### Extracted data
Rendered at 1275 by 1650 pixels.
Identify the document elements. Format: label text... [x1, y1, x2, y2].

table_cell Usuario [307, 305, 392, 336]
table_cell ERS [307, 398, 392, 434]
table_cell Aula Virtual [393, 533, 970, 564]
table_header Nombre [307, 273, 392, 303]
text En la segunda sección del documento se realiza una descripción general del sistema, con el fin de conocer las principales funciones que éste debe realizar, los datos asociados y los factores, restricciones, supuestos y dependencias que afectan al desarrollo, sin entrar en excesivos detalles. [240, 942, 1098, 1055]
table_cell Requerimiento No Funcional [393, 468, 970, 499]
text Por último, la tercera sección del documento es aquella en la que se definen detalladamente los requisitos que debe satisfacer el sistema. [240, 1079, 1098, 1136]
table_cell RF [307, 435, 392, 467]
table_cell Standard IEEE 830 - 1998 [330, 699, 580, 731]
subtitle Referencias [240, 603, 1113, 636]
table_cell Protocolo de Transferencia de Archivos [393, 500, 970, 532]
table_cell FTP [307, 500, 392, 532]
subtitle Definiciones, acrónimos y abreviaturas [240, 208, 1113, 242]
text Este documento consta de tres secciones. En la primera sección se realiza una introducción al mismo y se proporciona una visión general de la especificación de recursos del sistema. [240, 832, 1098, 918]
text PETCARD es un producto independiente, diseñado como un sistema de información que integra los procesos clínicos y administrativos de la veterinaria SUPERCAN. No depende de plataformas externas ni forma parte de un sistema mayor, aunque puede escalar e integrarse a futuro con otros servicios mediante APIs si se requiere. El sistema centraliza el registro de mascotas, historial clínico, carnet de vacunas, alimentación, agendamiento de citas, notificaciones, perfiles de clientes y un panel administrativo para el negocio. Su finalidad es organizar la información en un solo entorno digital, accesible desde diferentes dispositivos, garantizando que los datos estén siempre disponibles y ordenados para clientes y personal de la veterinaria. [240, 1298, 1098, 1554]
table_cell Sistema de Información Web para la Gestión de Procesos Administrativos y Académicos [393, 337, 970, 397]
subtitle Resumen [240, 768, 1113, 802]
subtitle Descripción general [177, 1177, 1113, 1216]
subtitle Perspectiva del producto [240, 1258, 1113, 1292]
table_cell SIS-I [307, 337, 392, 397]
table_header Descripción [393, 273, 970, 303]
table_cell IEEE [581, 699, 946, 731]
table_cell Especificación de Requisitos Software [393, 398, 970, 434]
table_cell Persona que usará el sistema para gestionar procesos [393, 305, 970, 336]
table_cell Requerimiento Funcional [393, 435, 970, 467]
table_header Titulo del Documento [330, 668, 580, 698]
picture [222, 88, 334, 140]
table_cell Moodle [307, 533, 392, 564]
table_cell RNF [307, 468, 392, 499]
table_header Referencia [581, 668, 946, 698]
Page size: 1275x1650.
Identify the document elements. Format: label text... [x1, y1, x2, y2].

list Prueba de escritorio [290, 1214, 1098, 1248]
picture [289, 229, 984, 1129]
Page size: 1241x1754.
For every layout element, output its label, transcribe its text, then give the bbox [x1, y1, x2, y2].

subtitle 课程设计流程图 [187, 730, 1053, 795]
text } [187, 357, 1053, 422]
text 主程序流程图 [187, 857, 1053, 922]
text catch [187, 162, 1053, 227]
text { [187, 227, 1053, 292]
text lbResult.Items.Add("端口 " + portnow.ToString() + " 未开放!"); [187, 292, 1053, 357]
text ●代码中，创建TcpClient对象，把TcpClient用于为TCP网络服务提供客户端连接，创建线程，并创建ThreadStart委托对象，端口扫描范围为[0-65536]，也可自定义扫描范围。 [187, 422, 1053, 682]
######
**Exercise:** The data above should be reproduced in full, word for word.

**Task result:**
Rendered at 1275 by 1650 pixels.
Identify the document elements. Format: label text... [x1, y1, x2, y2].

table_cell Usuario [307, 305, 392, 336]
table_cell ERS [307, 398, 392, 434]
table_cell Aula Virtual [393, 533, 970, 564]
table_header Nombre [307, 273, 392, 303]
text En la segunda sección del documento se realiza una descripción general del sistema, con el fin de conocer las principales funciones que éste debe realizar, los datos asociados y los factores, restricciones, supuestos y dependencias que afectan al desarrollo, sin entrar en excesivos detalles. [240, 942, 1098, 1055]
table_cell Requerimiento No Funcional [393, 468, 970, 499]
text Por último, la tercera sección del documento es aquella en la que se definen detalladamente los requisitos que debe satisfacer el sistema. [240, 1079, 1098, 1136]
table_cell RF [307, 435, 392, 467]
table_cell Standard IEEE 830 - 1998 [330, 699, 580, 731]
subtitle Referencias [240, 603, 1113, 636]
table_cell Protocolo de Transferencia de Archivos [393, 500, 970, 532]
table_cell FTP [307, 500, 392, 532]
subtitle Definiciones, acrónimos y abreviaturas [240, 208, 1113, 242]
text Este documento consta de tres secciones. En la primera sección se realiza una introducción al mismo y se proporciona una visión general de la especificación de recursos del sistema. [240, 832, 1098, 918]
text PETCARD es un producto independiente, diseñado como un sistema de información que integra los procesos clínicos y administrativos de la veterinaria SUPERCAN. No depende de plataformas externas ni forma parte de un sistema mayor, aunque puede escalar e integrarse a futuro con otros servicios mediante APIs si se requiere. El sistema centraliza el registro de mascotas, historial clínico, carnet de vacunas, alimentación, agendamiento de citas, notificaciones, perfiles de clientes y un panel administrativo para el negocio. Su finalidad es organizar la información en un solo entorno digital, accesible desde diferentes dispositivos, garantizando que los datos estén siempre disponibles y ordenados para clientes y personal de la veterinaria. [240, 1298, 1098, 1554]
table_cell Sistema de Información Web para la Gestión de Procesos Administrativos y Académicos [393, 337, 970, 397]
subtitle Resumen [240, 768, 1113, 802]
subtitle Descripción general [177, 1177, 1113, 1216]
subtitle Perspectiva del producto [240, 1258, 1113, 1292]
table_cell SIS-I [307, 337, 392, 397]
table_header Descripción [393, 273, 970, 303]
table_cell IEEE [581, 699, 946, 731]
table_cell Especificación de Requisitos Software [393, 398, 970, 434]
table_cell Persona que usará el sistema para gestionar procesos [393, 305, 970, 336]
table_cell Requerimiento Funcional [393, 435, 970, 467]
table_header Titulo del Documento [330, 668, 580, 698]
picture [222, 88, 334, 140]
table_cell Moodle [307, 533, 392, 564]
table_cell RNF [307, 468, 392, 499]
table_header Referencia [581, 668, 946, 698]
Page size: 1275x1650.
Identify the document elements. Format: label text... [x1, y1, x2, y2].

list Prueba de escritorio [290, 1214, 1098, 1248]
picture [289, 229, 984, 1129]
Page size: 1241x1754.
For every layout element, output its label, transcribe its text, then give the bbox [x1, y1, x2, y2].

subtitle 课程设计流程图 [187, 730, 1053, 795]
text } [187, 357, 1053, 422]
text 主程序流程图 [187, 857, 1053, 922]
text catch [187, 162, 1053, 227]
text { [187, 227, 1053, 292]
text lbResult.Items.Add("端口 " + portnow.ToString() + " 未开放!"); [187, 292, 1053, 357]
text ●代码中，创建TcpClient对象，把TcpClient用于为TCP网络服务提供客户端连接，创建线程，并创建ThreadStart委托对象，端口扫描范围为[0-65536]，也可自定义扫描范围。 [187, 422, 1053, 682]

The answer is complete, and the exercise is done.